DBOS has pulled off something clever with their durable execution library for Python. They made async workflows deterministic, which matters because durable workflows need to replay correctly after failures, and that requires knowing exactly which steps ran in what order. The problem is that async code with concurrent tasks, like those started with asyncio.gather, seems inherently unpredictable. DBOS found a workaround by exploiting how Python's asyncio event loop actually schedules tasks.
The trick is in the timing. When you create multiple async tasks, they don't run immediately. The event loop queues them and runs each one until it yields control via await. DBOS discovered that asyncio schedules newly created tasks in FIFO order. Their @Step() decorator assigns step IDs before the first await, capturing this deterministic startup sequence. So even though tasks might finish in any order, they start in a predictable one, and that's enough for replay-based recovery.
DBOS has serious credentials. The company was founded by Mike Stonebraker (Turing Award winner, creator of PostgreSQL), Matei Zaharia (Stanford professor, creator of Apache Spark), and Andy Pavlo (CMU database systems researcher). Their goal is to replace complex queue infrastructure with simple code annotations that provide resilience and automatic failure recovery for coding agents.
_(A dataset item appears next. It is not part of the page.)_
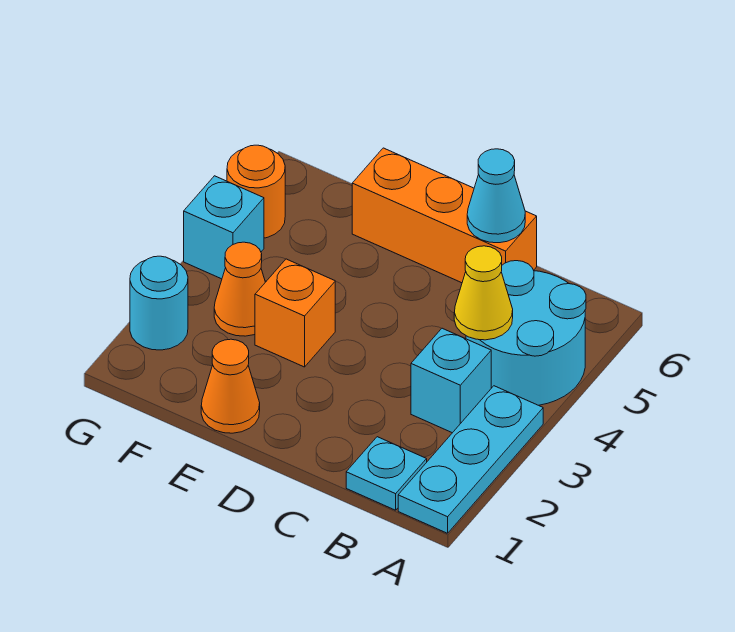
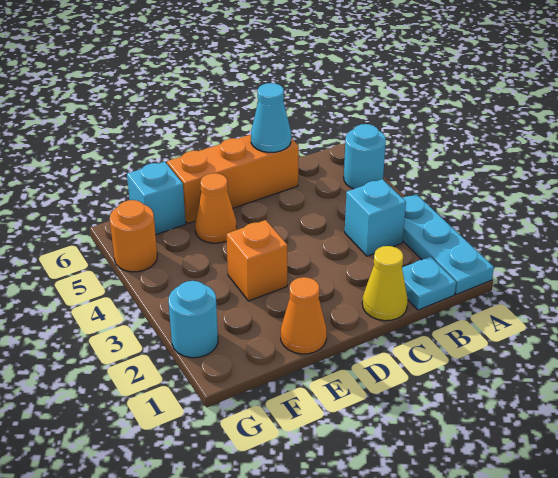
cyan 2x2 round brick [466,261,586,405] -> cyan 1x1 round brick [344,124,386,189]
yellow 1x1 cone [454,246,513,340] -> yellow 1x1 cone moved to [362,246,408,321]
orange 1x1 cone [214,242,265,336] -> orange 1x1 cone moved to [195,173,237,243]
cyan 1x1 brick [184,176,264,279] -> cyan 1x1 brick moved to [127,162,186,235]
Not everyone is thrilled with this approach. Hacker News commenters and the Trio async library maintainers pointed out that FIFO scheduling is an implementation detail of stdlib asyncio, not a guarantee from the Python spec. Trio deliberately randomizes task startup order to catch developers who accidentally depend on scheduling behavior. If CPython ever changes how its event loop works, code relying on this trick could break in confusing ways. DBOS is betting their entire recovery mechanism on undocumented behavior.